OK, true, executives have been fired, investigations continue, undoubtedly fines will be levied, sales and share price have fallen and for VW diesel owners and dealers it must be a complete drag as the company and U.S. federal and state authorities continue to negotiate a fix for the affected cars. It also has to be unsettling, to put it mildly, for consumers who were planning to purchase VW diesel models. For the rest of the consumer universe, though, it seems to be a complete yawn.
Picking Our Own News Leads to Apathy
Are we just apathetic about wrongdoing from major corporations these days? To quote journalist Psyche Roxas-Mendoza, “Today, you can pick your own news. At no time has the world been this compatible with apathy.” In the age of always-on media combined with our short attention spans, we are more likely to suffer from the bystander effect. The bystander effect is a coping mechanism to avoid information overload. Basically it puts us in the frame of mind to assume that someone else will take care of whatever the crisis is. As a result, we are free to forget about it. This often is reinforced with social proof: We don’t see others taking action, so we feel free to avoid taking action ourselves.
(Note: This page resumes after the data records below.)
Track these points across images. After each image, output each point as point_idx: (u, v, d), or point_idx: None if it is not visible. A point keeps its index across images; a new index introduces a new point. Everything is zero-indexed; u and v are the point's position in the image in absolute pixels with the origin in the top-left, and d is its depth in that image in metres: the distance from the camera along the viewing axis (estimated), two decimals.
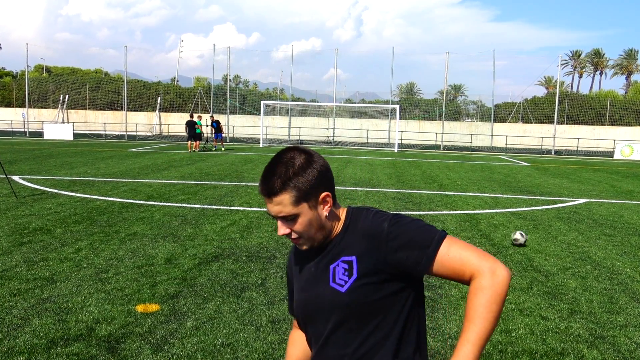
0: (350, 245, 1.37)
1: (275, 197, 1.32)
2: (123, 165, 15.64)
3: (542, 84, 69.73)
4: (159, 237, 6.56)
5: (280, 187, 1.30)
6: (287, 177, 1.30)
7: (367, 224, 1.37)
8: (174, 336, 3.70)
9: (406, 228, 1.33)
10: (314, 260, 1.44)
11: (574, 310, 4.50)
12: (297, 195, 1.31)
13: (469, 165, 20.05)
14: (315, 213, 1.34)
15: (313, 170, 1.32)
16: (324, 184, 1.35)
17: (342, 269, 1.36)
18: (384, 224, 1.33)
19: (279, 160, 1.34)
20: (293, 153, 1.34)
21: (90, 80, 42.02)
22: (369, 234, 1.34)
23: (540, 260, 6.09)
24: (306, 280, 1.44)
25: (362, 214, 1.41)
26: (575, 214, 9.32)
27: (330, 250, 1.40)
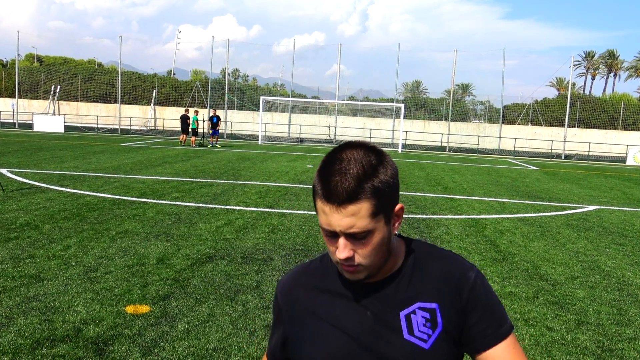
0: (424, 287, 1.14)
1: (352, 204, 1.03)
2: (115, 160, 15.64)
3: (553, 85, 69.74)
4: (151, 235, 6.56)
5: (359, 190, 1.02)
6: (367, 177, 1.03)
7: (448, 267, 1.16)
8: (164, 339, 3.70)
9: (490, 291, 1.16)
10: (362, 298, 1.15)
11: (582, 321, 4.50)
12: (377, 204, 1.04)
13: (475, 168, 20.05)
14: (388, 230, 1.09)
15: (392, 172, 1.07)
16: (398, 191, 1.12)
17: (422, 318, 1.12)
18: (471, 274, 1.15)
19: (347, 157, 1.06)
20: (362, 150, 1.07)
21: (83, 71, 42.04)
22: (453, 281, 1.14)
23: (547, 268, 6.09)
24: (357, 326, 1.14)
25: (429, 248, 1.21)
26: (585, 221, 9.32)
27: (394, 291, 1.14)
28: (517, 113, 37.86)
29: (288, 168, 15.84)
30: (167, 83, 41.42)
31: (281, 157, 20.26)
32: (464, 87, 75.40)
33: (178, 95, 40.52)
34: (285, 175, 13.72)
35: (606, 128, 35.24)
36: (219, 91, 38.24)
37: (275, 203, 9.36)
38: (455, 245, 6.91)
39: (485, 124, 36.68)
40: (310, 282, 1.22)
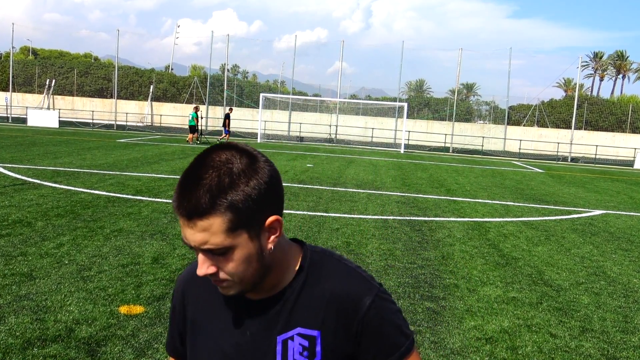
0: (310, 311, 1.05)
1: (201, 219, 0.93)
2: (111, 156, 15.65)
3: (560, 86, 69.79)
4: (146, 234, 6.56)
5: (209, 205, 0.92)
6: (221, 190, 0.92)
7: (341, 289, 1.05)
8: (158, 341, 3.70)
9: (387, 318, 1.06)
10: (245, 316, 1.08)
11: (586, 328, 4.51)
12: (233, 219, 0.93)
13: (479, 170, 20.06)
14: (257, 246, 0.98)
15: (259, 181, 0.95)
16: (273, 202, 0.99)
17: (300, 346, 1.04)
18: (366, 299, 1.04)
19: (207, 162, 0.96)
20: (229, 153, 0.97)
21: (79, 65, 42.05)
22: (344, 307, 1.04)
23: (551, 273, 6.09)
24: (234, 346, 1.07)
25: (327, 263, 1.09)
26: (591, 225, 9.32)
27: (277, 311, 1.06)
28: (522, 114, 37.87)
29: (287, 167, 15.84)
30: (165, 78, 41.44)
31: (280, 156, 20.26)
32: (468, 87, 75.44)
33: (176, 91, 40.53)
34: (285, 175, 13.72)
35: (614, 131, 35.25)
36: (218, 87, 38.25)
37: None
38: (457, 248, 6.91)
39: (490, 125, 36.69)
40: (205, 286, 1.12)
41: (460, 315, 4.56)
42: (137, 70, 42.36)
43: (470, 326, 4.31)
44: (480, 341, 4.06)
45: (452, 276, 5.67)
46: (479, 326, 4.34)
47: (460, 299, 4.94)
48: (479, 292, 5.22)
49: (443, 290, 5.16)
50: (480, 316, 4.57)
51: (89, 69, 41.45)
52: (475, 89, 75.88)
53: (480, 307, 4.78)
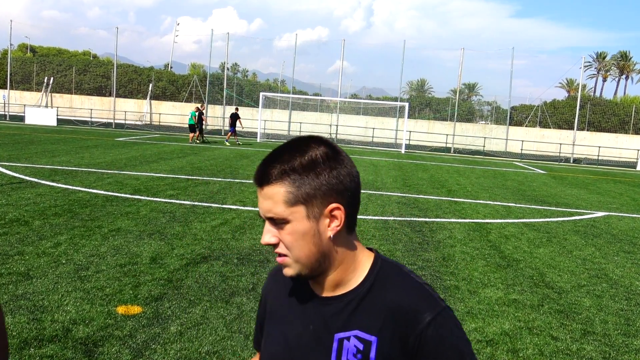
0: (370, 317, 1.08)
1: (268, 186, 1.05)
2: (109, 155, 15.65)
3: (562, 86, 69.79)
4: (145, 234, 6.56)
5: (277, 175, 1.04)
6: (290, 167, 1.03)
7: (402, 299, 1.07)
8: (156, 341, 3.70)
9: (446, 339, 1.05)
10: (311, 310, 1.14)
11: (587, 331, 4.51)
12: (293, 192, 1.03)
13: (480, 171, 20.06)
14: (314, 227, 1.05)
15: (331, 170, 1.04)
16: (339, 193, 1.05)
17: (355, 348, 1.07)
18: (426, 316, 1.04)
19: (289, 145, 1.07)
20: (313, 142, 1.07)
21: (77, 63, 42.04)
22: (402, 317, 1.06)
23: (553, 275, 6.09)
24: (296, 336, 1.14)
25: (395, 275, 1.12)
26: (593, 227, 9.32)
27: (340, 311, 1.10)
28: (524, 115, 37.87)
29: None
30: (164, 77, 41.43)
31: None
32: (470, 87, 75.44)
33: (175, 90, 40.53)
34: None
35: (617, 132, 35.26)
36: (218, 86, 38.26)
37: None
38: (458, 249, 6.91)
39: (491, 125, 36.69)
40: (284, 281, 1.22)
41: (461, 317, 4.56)
42: (136, 69, 42.35)
43: (470, 328, 4.31)
44: (480, 343, 4.06)
45: (453, 278, 5.68)
46: (480, 328, 4.34)
47: (461, 301, 4.94)
48: (480, 294, 5.22)
49: (443, 292, 5.16)
50: (481, 318, 4.57)
51: (88, 67, 41.45)
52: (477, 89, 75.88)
53: (481, 309, 4.78)
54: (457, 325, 1.08)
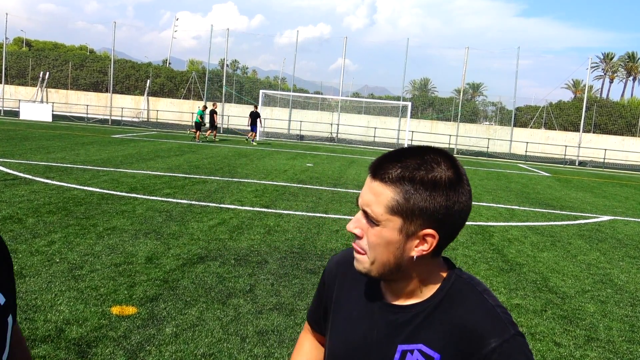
0: (437, 331, 1.07)
1: (380, 182, 1.04)
2: (105, 152, 15.65)
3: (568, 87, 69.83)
4: (140, 233, 6.56)
5: (394, 176, 1.02)
6: (411, 176, 1.02)
7: (470, 318, 1.06)
8: (150, 343, 3.70)
9: None
10: (379, 314, 1.15)
11: (591, 337, 4.51)
12: (400, 203, 1.02)
13: (484, 173, 20.07)
14: (402, 242, 1.05)
15: (447, 196, 1.02)
16: (442, 222, 1.04)
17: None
18: (492, 340, 1.02)
19: (422, 153, 1.05)
20: (442, 159, 1.05)
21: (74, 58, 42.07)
22: (467, 337, 1.04)
23: (556, 280, 6.09)
24: (360, 337, 1.16)
25: (468, 292, 1.10)
26: (598, 232, 9.32)
27: (406, 322, 1.10)
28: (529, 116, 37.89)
29: (287, 166, 15.85)
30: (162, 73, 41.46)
31: (280, 154, 20.27)
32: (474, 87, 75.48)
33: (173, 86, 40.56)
34: (284, 174, 13.73)
35: (623, 134, 35.29)
36: (217, 83, 38.28)
37: (272, 203, 9.36)
38: (460, 253, 6.91)
39: (496, 126, 36.72)
40: (355, 274, 1.20)
41: None
42: (134, 64, 42.38)
43: None
44: None
45: None
46: None
47: None
48: None
49: None
50: None
51: (84, 62, 41.47)
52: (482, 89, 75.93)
53: None
54: (525, 354, 1.03)
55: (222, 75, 37.98)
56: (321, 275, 1.34)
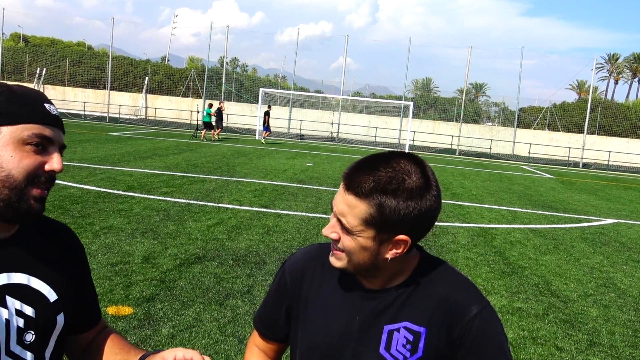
0: (419, 308, 1.16)
1: (352, 196, 1.09)
2: (102, 150, 15.65)
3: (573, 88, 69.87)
4: (137, 232, 6.56)
5: (366, 191, 1.07)
6: (383, 189, 1.06)
7: (451, 294, 1.16)
8: (146, 343, 3.70)
9: (491, 331, 1.14)
10: (358, 302, 1.21)
11: (594, 342, 4.51)
12: (374, 216, 1.08)
13: (486, 174, 20.07)
14: (376, 247, 1.12)
15: (416, 206, 1.08)
16: (414, 227, 1.11)
17: (404, 338, 1.15)
18: (473, 308, 1.14)
19: (388, 160, 1.10)
20: (410, 166, 1.10)
21: (71, 54, 42.07)
22: (452, 311, 1.14)
23: (559, 284, 6.09)
24: (341, 328, 1.21)
25: (441, 270, 1.21)
26: (602, 235, 9.32)
27: (388, 304, 1.18)
28: (533, 117, 37.89)
29: (286, 166, 15.85)
30: (161, 70, 41.46)
31: (279, 153, 20.27)
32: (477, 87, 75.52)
33: (172, 84, 40.56)
34: (283, 174, 13.74)
35: (628, 136, 35.25)
36: (216, 81, 38.27)
37: (271, 203, 9.37)
38: (461, 255, 6.91)
39: (498, 127, 36.70)
40: (321, 268, 1.27)
41: None
42: (132, 61, 42.37)
43: None
44: None
45: None
46: None
47: None
48: None
49: None
50: None
51: (82, 58, 41.47)
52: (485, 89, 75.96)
53: None
54: (499, 320, 1.17)
55: (221, 73, 37.99)
56: (278, 277, 1.35)
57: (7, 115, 1.08)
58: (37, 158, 1.10)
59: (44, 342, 1.17)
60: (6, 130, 1.08)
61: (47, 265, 1.20)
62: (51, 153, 1.13)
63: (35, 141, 1.09)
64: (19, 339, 1.12)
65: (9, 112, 1.08)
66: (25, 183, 1.08)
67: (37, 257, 1.19)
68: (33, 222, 1.20)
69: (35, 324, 1.14)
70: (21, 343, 1.12)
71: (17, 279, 1.14)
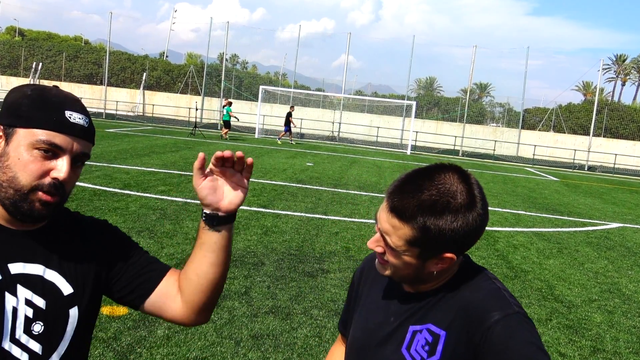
0: (444, 311, 1.20)
1: (396, 218, 1.12)
2: (98, 147, 15.65)
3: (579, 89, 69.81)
4: (133, 231, 6.56)
5: (410, 215, 1.10)
6: (428, 212, 1.09)
7: (475, 297, 1.18)
8: (141, 345, 3.70)
9: (513, 340, 1.08)
10: (396, 303, 1.29)
11: (597, 348, 4.51)
12: (418, 238, 1.11)
13: (489, 176, 20.07)
14: (421, 264, 1.17)
15: (462, 225, 1.10)
16: (461, 244, 1.14)
17: (424, 340, 1.20)
18: (495, 314, 1.12)
19: (432, 178, 1.11)
20: (456, 185, 1.11)
21: (68, 48, 42.08)
22: (472, 314, 1.15)
23: (562, 289, 6.09)
24: (377, 324, 1.30)
25: (477, 277, 1.23)
26: (607, 239, 9.32)
27: (421, 306, 1.24)
28: (538, 118, 37.90)
29: (286, 165, 15.85)
30: (159, 66, 41.47)
31: (279, 152, 20.28)
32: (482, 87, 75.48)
33: (170, 80, 40.57)
34: (283, 173, 13.74)
35: (635, 139, 35.24)
36: (215, 77, 38.28)
37: (270, 203, 9.37)
38: None
39: (503, 128, 36.70)
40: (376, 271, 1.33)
41: None
42: (130, 56, 42.39)
43: None
44: None
45: None
46: None
47: None
48: None
49: None
50: None
51: (79, 53, 41.48)
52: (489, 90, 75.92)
53: None
54: (529, 330, 1.11)
55: (221, 70, 37.98)
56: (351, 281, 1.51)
57: (25, 118, 1.13)
58: (44, 164, 1.13)
59: (55, 334, 1.19)
60: (21, 132, 1.13)
61: (66, 259, 1.23)
62: (59, 161, 1.16)
63: (44, 147, 1.12)
64: (27, 328, 1.14)
65: (27, 115, 1.13)
66: (30, 187, 1.12)
67: (57, 251, 1.22)
68: (61, 217, 1.28)
69: (44, 316, 1.16)
70: (28, 332, 1.14)
71: (32, 269, 1.16)
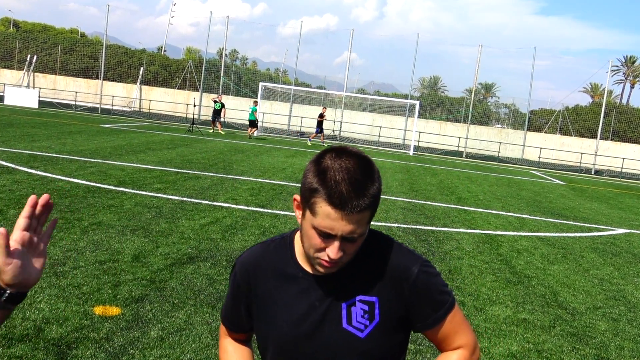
0: (367, 281, 1.37)
1: (359, 214, 1.24)
2: (93, 142, 15.66)
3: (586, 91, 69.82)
4: (128, 229, 6.56)
5: (367, 204, 1.24)
6: (374, 195, 1.25)
7: (393, 261, 1.37)
8: (134, 346, 3.71)
9: (432, 282, 1.39)
10: (311, 289, 1.39)
11: (601, 356, 4.51)
12: (373, 211, 1.28)
13: (494, 178, 20.08)
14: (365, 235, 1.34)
15: (380, 177, 1.30)
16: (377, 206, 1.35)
17: (361, 310, 1.36)
18: (414, 268, 1.37)
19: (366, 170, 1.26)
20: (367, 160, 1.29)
21: (63, 41, 42.07)
22: (396, 276, 1.36)
23: (567, 295, 6.09)
24: (304, 316, 1.38)
25: (382, 243, 1.41)
26: (613, 245, 9.32)
27: (342, 283, 1.37)
28: (544, 120, 37.90)
29: (285, 164, 15.85)
30: (157, 60, 41.47)
31: (278, 151, 20.28)
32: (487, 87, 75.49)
33: (168, 75, 40.57)
34: (282, 172, 13.74)
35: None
36: (214, 73, 38.28)
37: (269, 202, 9.37)
38: (466, 262, 6.92)
39: (508, 130, 36.72)
40: (269, 265, 1.44)
41: None
42: (127, 50, 42.39)
43: None
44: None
45: (459, 292, 5.68)
46: (485, 349, 4.35)
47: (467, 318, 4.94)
48: (487, 311, 5.23)
49: None
50: (487, 338, 4.57)
51: (75, 46, 41.47)
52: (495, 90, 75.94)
53: (488, 328, 4.78)
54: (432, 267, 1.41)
55: (220, 65, 37.99)
56: (231, 280, 1.52)
57: None
58: None
59: None
60: None
61: None
62: None
63: None
64: None
65: None
66: None
67: None
68: None
69: None
70: None
71: None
Contributing to a decrease in indignation about corporate wrongdoing also could stem from an issue’s complexity. The VW issue is complicated. Software in the cars detected when an emissions test was occurring and curbed the autos’ emissions. Outside the tests, on the road, the cars belched unlawful levels of emissions.
Combine that with the difficulty of making a connection to you, unless of course you own a VW diesel, and the foundation for apathy is complete. In addition, the VW case lacks a tangible safety component. Nobody’s been killed due to excessive emissions from a VW diesel. At least nobody can prove that a death was the direct result of emissions from a VW. An argument can be made, I suppose, that if enough automakers acted like VW, the resulting emissions could result in pollution and eventually deaths.
As Automotive News wrote, “The severity of VW’s nefarious act is so far removed from most average [people’s] psyches and lives that it fails to resonate. There is nothing tangible to attach to it. There are no dead bodies, no sex scandal, and the smoking gun happens to be a complex software device that most people don’t understand.” While the publication says many people are angry at being deceived and outraged at the environmental damage, “VW stands a pretty good chance of saving its reputation if it’s smart and acts quickly.”
From a marketing and communications perspective, that’s the key for brands. Act quickly and decisively at the time of crisis.
Once caught, VW got out the word that it would solve the problem and remove those responsible. This can have the effect of, if not decreasing indignation on the part of the public, at least decreasing the number of those who care. It plays well with the attention span as we the public move on. Problem solved.
A few words of advice, though:
1. Fighting Apathy: For environmental advocates and VW diesel owners, the challenge is to combat apathy, assuming they want more action to be taken against VW, notwithstanding whatever legal charges have been or will be filed.
The studies of social scientist Arthur Beaman showed that after test subjects were educated about the principles of bystander apathy, they were twice as likely to offer assistance to a person in need. Beaman reckoned that simply by understanding the phenomena and its attendant issues, positive engagement was established. The challenge then is to educate the public about what VW did in terms that it can grasp and will resonate.
2. Make the Storytelling Personal: As communications pros we know that storytelling can be a powerful tool.
Should VW owners and environmentalists want to effect change at the automaker, their marketing needs to be about personal stories. The aim of these stories should be to gain attention and sympathy. The more of these types of stories that are produced, the more social proof will engender sympathy from the public, people like me, and reduce apathy more generally. It’s not going to be an easy battle to fight, though.
To promote responsibility in others, however, is integral to combating apathy and to fostering a moral and ethical society.